Quote every line of the listing below verbatim, from the first line to the last.

(Extracted data entries)
⟨

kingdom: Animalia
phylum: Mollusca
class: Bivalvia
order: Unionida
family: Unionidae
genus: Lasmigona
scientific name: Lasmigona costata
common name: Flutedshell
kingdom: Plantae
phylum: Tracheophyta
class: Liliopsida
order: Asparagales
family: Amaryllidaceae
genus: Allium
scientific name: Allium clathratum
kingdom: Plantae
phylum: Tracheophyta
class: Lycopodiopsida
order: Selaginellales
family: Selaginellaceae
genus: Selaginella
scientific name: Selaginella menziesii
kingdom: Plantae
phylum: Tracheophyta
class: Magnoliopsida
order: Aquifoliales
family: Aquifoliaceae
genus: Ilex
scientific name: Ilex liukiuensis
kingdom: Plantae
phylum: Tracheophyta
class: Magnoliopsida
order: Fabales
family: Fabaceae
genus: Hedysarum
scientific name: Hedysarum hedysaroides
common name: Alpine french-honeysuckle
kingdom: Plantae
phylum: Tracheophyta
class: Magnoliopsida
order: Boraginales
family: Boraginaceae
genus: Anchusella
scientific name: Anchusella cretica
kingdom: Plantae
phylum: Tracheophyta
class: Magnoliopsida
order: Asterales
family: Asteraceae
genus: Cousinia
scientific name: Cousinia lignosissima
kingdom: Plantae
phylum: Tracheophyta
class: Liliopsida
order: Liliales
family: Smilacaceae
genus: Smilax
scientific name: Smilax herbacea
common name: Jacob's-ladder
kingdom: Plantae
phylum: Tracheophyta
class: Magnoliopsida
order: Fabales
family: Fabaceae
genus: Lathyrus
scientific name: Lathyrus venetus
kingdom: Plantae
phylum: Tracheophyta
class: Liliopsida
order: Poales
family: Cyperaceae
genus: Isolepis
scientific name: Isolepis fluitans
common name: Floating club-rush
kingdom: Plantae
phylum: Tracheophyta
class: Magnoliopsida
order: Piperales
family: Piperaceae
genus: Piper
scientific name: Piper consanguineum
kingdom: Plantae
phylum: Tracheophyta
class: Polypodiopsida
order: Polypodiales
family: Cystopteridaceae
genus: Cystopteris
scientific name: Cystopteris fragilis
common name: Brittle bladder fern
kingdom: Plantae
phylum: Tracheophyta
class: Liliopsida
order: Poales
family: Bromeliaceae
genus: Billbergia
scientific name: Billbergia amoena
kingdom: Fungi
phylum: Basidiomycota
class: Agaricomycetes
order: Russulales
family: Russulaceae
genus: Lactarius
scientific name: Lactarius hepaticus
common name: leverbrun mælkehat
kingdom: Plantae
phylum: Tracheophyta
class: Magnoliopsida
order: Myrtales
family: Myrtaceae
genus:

⟩

◆ ANSWER FOR THE TASK
kingdom: Animalia
phylum: Mollusca
class: Bivalvia
order: Unionida
family: Unionidae
genus: Lasmigona
scientific name: Lasmigona costata
common name: Flutedshell
kingdom: Plantae
phylum: Tracheophyta
class: Liliopsida
order: Asparagales
family: Amaryllidaceae
genus: Allium
scientific name: Allium clathratum
kingdom: Plantae
phylum: Tracheophyta
class: Lycopodiopsida
order: Selaginellales
family: Selaginellaceae
genus: Selaginella
scientific name: Selaginella menziesii
kingdom: Plantae
phylum: Tracheophyta
class: Magnoliopsida
order: Aquifoliales
family: Aquifoliaceae
genus: Ilex
scientific name: Ilex liukiuensis
kingdom: Plantae
phylum: Tracheophyta
class: Magnoliopsida
order: Fabales
family: Fabaceae
genus: Hedysarum
scientific name: Hedysarum hedysaroides
common name: Alpine french-honeysuckle
kingdom: Plantae
phylum: Tracheophyta
class: Magnoliopsida
order: Boraginales
family: Boraginaceae
genus: Anchusella
scientific name: Anchusella cretica
kingdom: Plantae
phylum: Tracheophyta
class: Magnoliopsida
order: Asterales
family: Asteraceae
genus: Cousinia
scientific name: Cousinia lignosissima
kingdom: Plantae
phylum: Tracheophyta
class: Liliopsida
order: Liliales
family: Smilacaceae
genus: Smilax
scientific name: Smilax herbacea
common name: Jacob's-ladder
kingdom: Plantae
phylum: Tracheophyta
class: Magnoliopsida
order: Fabales
family: Fabaceae
genus: Lathyrus
scientific name: Lathyrus venetus
kingdom: Plantae
phylum: Tracheophyta
class: Liliopsida
order: Poales
family: Cyperaceae
genus: Isolepis
scientific name: Isolepis fluitans
common name: Floating club-rush
kingdom: Plantae
phylum: Tracheophyta
class: Magnoliopsida
order: Piperales
family: Piperaceae
genus: Piper
scientific name: Piper consanguineum
kingdom: Plantae
phylum: Tracheophyta
class: Polypodiopsida
order: Polypodiales
family: Cystopteridaceae
genus: Cystopteris
scientific name: Cystopteris fragilis
common name: Brittle bladder fern
kingdom: Plantae
phylum: Tracheophyta
class: Liliopsida
order: Poales
family: Bromeliaceae
genus: Billbergia
scientific name: Billbergia amoena
kingdom: Fungi
phylum: Basidiomycota
class: Agaricomycetes
order: Russulales
family: Russulaceae
genus: Lactarius
scientific name: Lactarius hepaticus
common name: leverbrun mælkehat
kingdom: Plantae
phylum: Tracheophyta
class: Magnoliopsida
order: Myrtales
family: Myrtaceae
genus:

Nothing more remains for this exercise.